Planificación territorial bajo revisión

A partir de estos antecedentes, especialistas coinciden en que la planificación urbana deberá adaptarse a una realidad climática cambiante.

Carla Latorre, directora de Geología de la Universidad Central, recordó que los Planes Reguladores Comunales deben justificar técnicamente la zonificación del suelo mediante estudios territoriales, ambientales y de riesgos naturales.

La académica destacó además la entrada en vigencia de la Ley 21.807, promulgada este año, que establece la actualización periódica de estos instrumentos de planificación.

“Considero que los planes deberían revisarse después de eventos climáticos significativos.
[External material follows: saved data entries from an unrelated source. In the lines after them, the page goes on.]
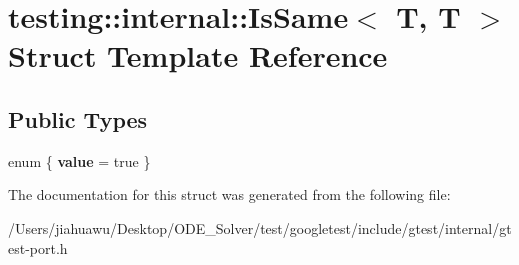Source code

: \hypertarget{structtesting_1_1internal_1_1_is_same_3_01_t_00_01_t_01_4}{}\section{testing\+:\+:internal\+:\+:Is\+Same$<$ T, T $>$ Struct Template Reference}
\label{structtesting_1_1internal_1_1_is_same_3_01_t_00_01_t_01_4}
\subsection*{Public Types}
\begin{DoxyCompactItemize}
\item 
\mbox{\label{structtesting_1_1internal_1_1_is_same_3_01_t_00_01_t_01_4_a4f43bdb63adfd73e0a8cace4cc6368de}} 
enum \{ {\bfseries value} = true
 \}
\end{DoxyCompactItemize}


The documentation for this struct was generated from the following file\+:\begin{DoxyCompactItemize}
\item 
/\+Users/jiahuawu/\+Desktop/\+O\+D\+E\+\_\+\+Solver/test/googletest/include/gtest/internal/gtest-\/port.\+h\end{DoxyCompactItemize}

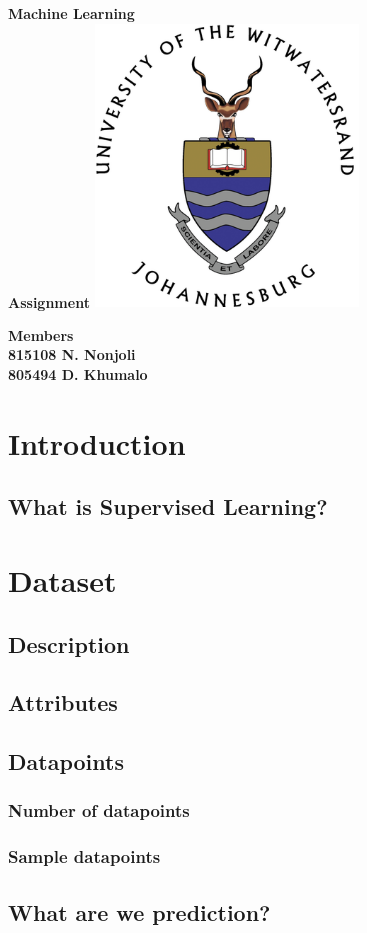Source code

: \documentclass{article}
\begin{document}
	
	\begin{titlepage}
		
		\centering
		
		{\bfseries\LARGE
			Machine Learning\\
			Assignment
		}
		\vfill
		\includegraphics[width=7cm]{img/logo.png}
		\vfill
		\begin{center}
			{\bfseries\LARGE Members}\\
			{\bfseries\large
				815108 N. Nonjoli\\
				805494 D. Khumalo
			}
		\end{center}
		\vfill
		\thispagestyle{empty}
	\end{titlepage}

	\tableofcontents
	\thispagestyle{empty}
	\newpage
	
	\section{Introduction}
	\setcounter{page}{1}
	\subsection{What is Supervised Learning?}
	
	\newpage
	
	\section{Dataset}
	\subsection{Description}
	\subsection{Attributes}
	\subsection{Datapoints}
	\subsubsection{Number of datapoints}
	\subsubsection{Sample datapoints}
	\subsection{What are we prediction?}
	\newpage
	
\end{document}
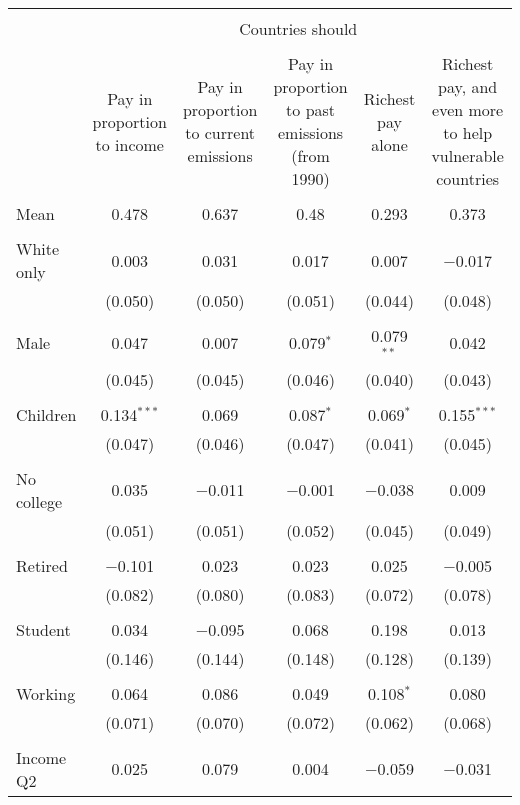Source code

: 
\begin{tabular}{@{\extracolsep{5pt}}lccccc} 
\\[-1.8ex]\hline 
\hline \\[-1.8ex] 
 & \multicolumn{5}{c}{Countries should} \\ 
\cline{2-6} 
\\[-1.8ex] & Pay in proportion to income & Pay in proportion to current emissions & Pay in proportion to past emissions (from 1990) & Richest pay alone & Richest pay, and even more to help vulnerable countries \\ 
\hline \\[-1.8ex] 
 Mean & 0.478 & 0.637 & 0.48 & 0.293 & 0.373  \\ \hline \\[-1.8ex] White only & 0.003 & 0.031 & 0.017 & 0.007 & $-$0.017 \\ 
  & (0.050) & (0.050) & (0.051) & (0.044) & (0.048) \\ 
  & & & & & \\ 
 Male & 0.047 & 0.007 & 0.079$^{*}$ & 0.079$^{**}$ & 0.042 \\ 
  & (0.045) & (0.045) & (0.046) & (0.040) & (0.043) \\ 
  & & & & & \\ 
 Children & 0.134$^{***}$ & 0.069 & 0.087$^{*}$ & 0.069$^{*}$ & 0.155$^{***}$ \\ 
  & (0.047) & (0.046) & (0.047) & (0.041) & (0.045) \\ 
  & & & & & \\ 
 No college & 0.035 & $-$0.011 & $-$0.001 & $-$0.038 & 0.009 \\ 
  & (0.051) & (0.051) & (0.052) & (0.045) & (0.049) \\ 
  & & & & & \\ 
 Retired & $-$0.101 & 0.023 & 0.023 & 0.025 & $-$0.005 \\ 
  & (0.082) & (0.080) & (0.083) & (0.072) & (0.078) \\ 
  & & & & & \\ 
 Student & 0.034 & $-$0.095 & 0.068 & 0.198 & 0.013 \\ 
  & (0.146) & (0.144) & (0.148) & (0.128) & (0.139) \\ 
  & & & & & \\ 
 Working & 0.064 & 0.086 & 0.049 & 0.108$^{*}$ & 0.080 \\ 
  & (0.071) & (0.070) & (0.072) & (0.062) & (0.068) \\ 
  & & & & & \\ 
 Income Q2 & 0.025 & 0.079 & 0.004 & $-$0.059 & $-$0.031 \\ 

\end{tabular}

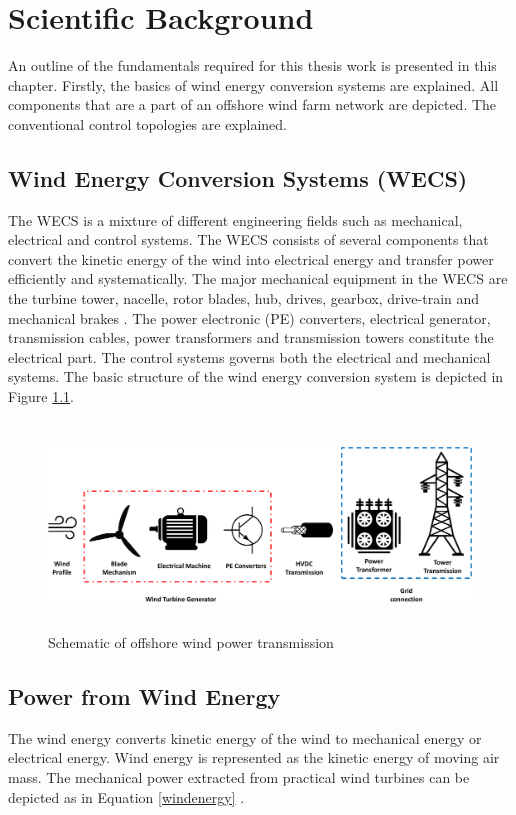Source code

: \chapter{Scientific Background}\label{2}
An outline of the fundamentals required for this thesis work is presented in this chapter. Firstly, the basics of wind energy conversion systems are explained. All components that are a part of an offshore wind farm network are depicted. The conventional control topologies are explained.

\section{Wind Energy Conversion Systems (WECS)}\label{WECS_theory}
The \gls{WECS} is a mixture of different engineering fields such as mechanical, electrical and control systems. The \gls{WECS} consists of several components that convert the kinetic energy of the wind into electrical energy and transfer power efficiently and systematically. The major mechanical equipment in the \gls{WECS} are the turbine tower, nacelle, rotor blades, hub, drives, gearbox, drive-train and mechanical brakes \cite{manwell2010wind}. The power electronic (\gls{PE}) converters, electrical generator, transmission cables, power transformers and transmission towers constitute the electrical part. The control systems \cite{yaramasu_high-power_2015} governs both the electrical and mechanical systems.
The basic structure of the wind energy conversion system is depicted in Figure \ref{fig:WECS}.   

\begin{figure}[H]
\centering
    \includegraphics[height = 5.5cm,width = 15.5cm]{Diagrams/Chapter_2/WECS.pdf}
    \caption{Schematic of offshore wind power transmission}
    \label{fig:WECS}
\end{figure}

\section{Power from Wind Energy} 
The wind energy converts kinetic energy of the wind to mechanical energy or electrical energy. Wind energy is represented as the kinetic energy of moving air mass. The mechanical power extracted from practical wind turbines can be depicted as in Equation \ref{windenergy} \cite{ali_wind_2012}.

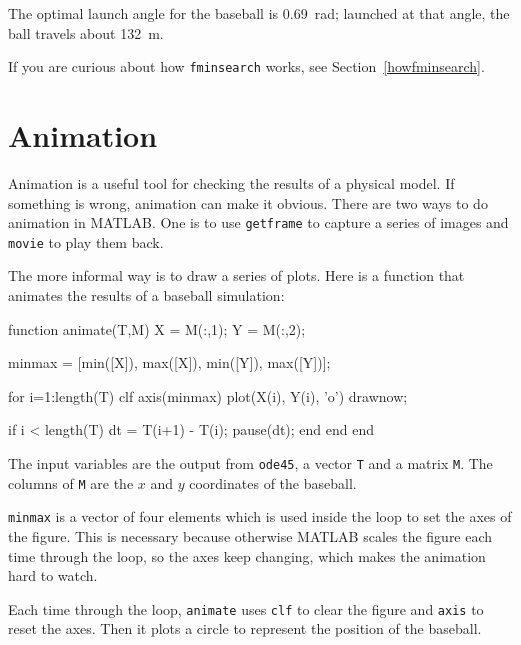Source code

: The optimal launch angle for the baseball is \SI{0.69}{\radian}; launched at that angle, the ball travels about \SI{132}{\meter}.

If you are curious about how {\tt fminsearch} works, see Section~\ref{howfminsearch}.


\section{Animation}

Animation is a useful tool for checking the results of a physical
model.  If something is wrong, animation can make it obvious.
There are two ways to do animation in MATLAB.  One is to use
{\tt getframe} to capture a series of images and {\tt movie} to
play them back.


The more informal way is to draw a series of plots.  Here is a function that animates the results of a baseball simulation:

\begin{code}
function animate(T,M)
    X = M(:,1);
    Y = M(:,2);

    minmax = [min([X]), max([X]), min([Y]), max([Y])];

    for i=1:length(T)
        clf
        axis(minmax)
        plot(X(i), Y(i), 'o')
        drawnow;
        
        if i < length(T)
            dt = T(i+1) - T(i);
            pause(dt);
        end
    end
end
\end{code}

The input variables are the output from {\tt ode45}, a vector
{\tt T} and a matrix {\tt M}.  The columns of {\tt M} are the
$x$ and $y$ coordinates of the baseball.


{\tt minmax} is a vector of four elements which is used inside
the loop to set the axes of the figure.  This is necessary because
otherwise MATLAB scales the figure each time through the loop,
so the axes keep changing, which makes the animation hard
to watch.


Each time through the loop, {\tt animate} uses {\tt clf}
to clear the figure and {\tt axis} to reset the axes.  Then it plots a circle to represent the position of the baseball.


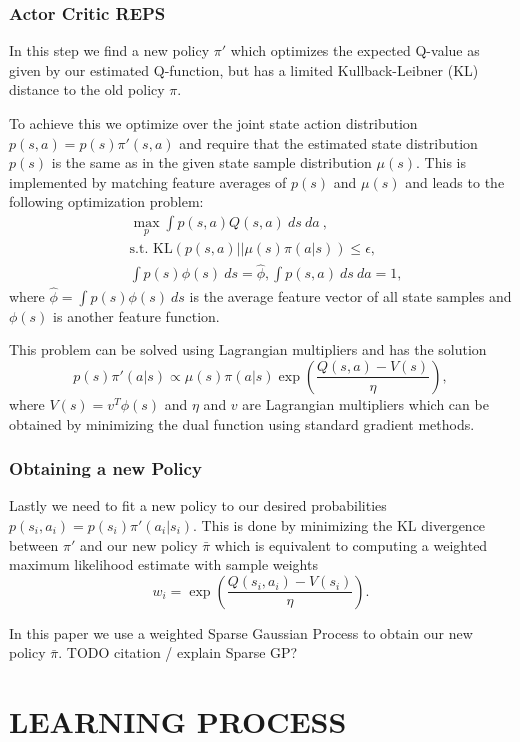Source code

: \documentclass[twoside]{article}
\begin{document}
\subsubsection{Actor Critic REPS}
In this step we find a new policy $\pi'$ which optimizes the expected Q-value
as given by our estimated Q-function, but has a limited Kullback-Leibner (KL)
distance to the old policy $\pi$.

To achieve this we optimize over the joint state action distribution
$p(s,a) = p(s) \pi'(s, a)$ and require that the estimated state distribution
$p(s)$ is the same as in the given state sample distribution $\mu(s)$.
This is implemented by matching feature averages of $p(s)$ and $\mu(s)$ and
leads to the following optimization problem:
\begin{align}
    & \max_p \int p(s, a)Q(s, a)\:ds\:da\:, \\
    & \text{s.t. } \text{KL}(p(s, a) || \mu(s)\pi(a|s)) \leq \epsilon,\\
    & \int p(s)\phi(s)\:ds = \hat{\phi}, \int p(s, a)\:ds\:da = 1,
\end{align}
where $\hat{\phi} = \int p(s) \phi(s)\:ds$ is the average feature vector of all
state samples and $\phi(s)$ is another feature function.

This problem can be solved using Lagrangian multipliers and has the solution
$$
p(s)\pi'(a|s) \propto \mu(s) \pi(a|s) \exp\left(\frac{Q(s,a) - V(s)}{\eta}\right),
$$
where $V(s) = v^T \phi(s)$ and $\eta$ and $v$ are Lagrangian multipliers which
can be obtained by minimizing the dual function using standard gradient methods.

\subsubsection{Obtaining a new Policy}
Lastly we need to fit a new policy to our desired probabilities
$p(s_i, a_i) = p(s_i) \pi'(a_i|s_i)$. This is done by minimizing the KL
divergence between $\pi'$ and our new policy $\bar{\pi}$ which is equivalent to
computing a weighted maximum likelihood estimate with sample weights
$$
w_i = \exp\left(\frac{Q(s_i, a_i) - V(s_i)}{\eta}\right).
$$

In this paper we use a weighted Sparse Gaussian Process to obtain our new policy
$\bar{\pi}$. TODO citation / explain Sparse GP?

\section{LEARNING PROCESS}
\end{document}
El principal problema es que el territorio no es estático; va cambiando con el tiempo y zonas que antes eran aptas para urbanización pueden modificar su nivel de riesgo”, explicó.

En ese contexto, señaló que quebradas que permanecen secas durante años no dejan de constituir potenciales zonas inundables cuando se producen precipitaciones excepcionales.

“Resulta mucho más eficiente incorporar el riesgo en la planificación territorial antes de construir que intentar corregir posteriormente un problema generado por haber urbanizado una zona expuesta”, enfatizó.

Una opinión similar manifestó Ángela Prado, investigadora del Centro de Estudios Territoriales de la Universidad de los Andes, quien sostuvo que existe una necesidad urgente de actualizar los estudios de riesgo incorporados en numerosos instrumentos de planificación.

“Muchos planes reguladores fueron elaborados con información hidrológica y territorial antigua, por lo que pueden no reflejar adecuadamente las actuales zonas expuestas a inundaciones, desbordes o anegamientos”, indicó.

La especialista subrayó que la planificación debe avanzar hacia una lógica preventiva, evitando nuevas urbanizaciones en sectores donde el riesgo no pueda mitigarse y estableciendo medidas de protección donde sí sea posible reducir las amenazas.

En ese sentido, para el director regional de SENAPRED, Ángelo Hernández , los eventos recientes son una oportunidad para actualizar estudios de riesgo e instrumentos de planificación, contrastando lo modelado con quebradas activadas, sectores inundados y daños reales.

“Desde mi óptica, esto no implica necesariamente establecer una prohibición general de construcción en toda zona susceptible de inundación, sino aplicar un principio fundamental de la reducción del riesgo: evitar generar nuevos riesgos. En aquellos sectores donde exista un riesgo alto y no mitigable, debiera evitarse incrementar la exposición de personas y bienes; y donde el riesgo sea mitigable, el desarrollo debería estar condicionado a estudios técnicos y a la ejecución previa de medidas efectivas de reducción del riesgo”, señaló Hernández.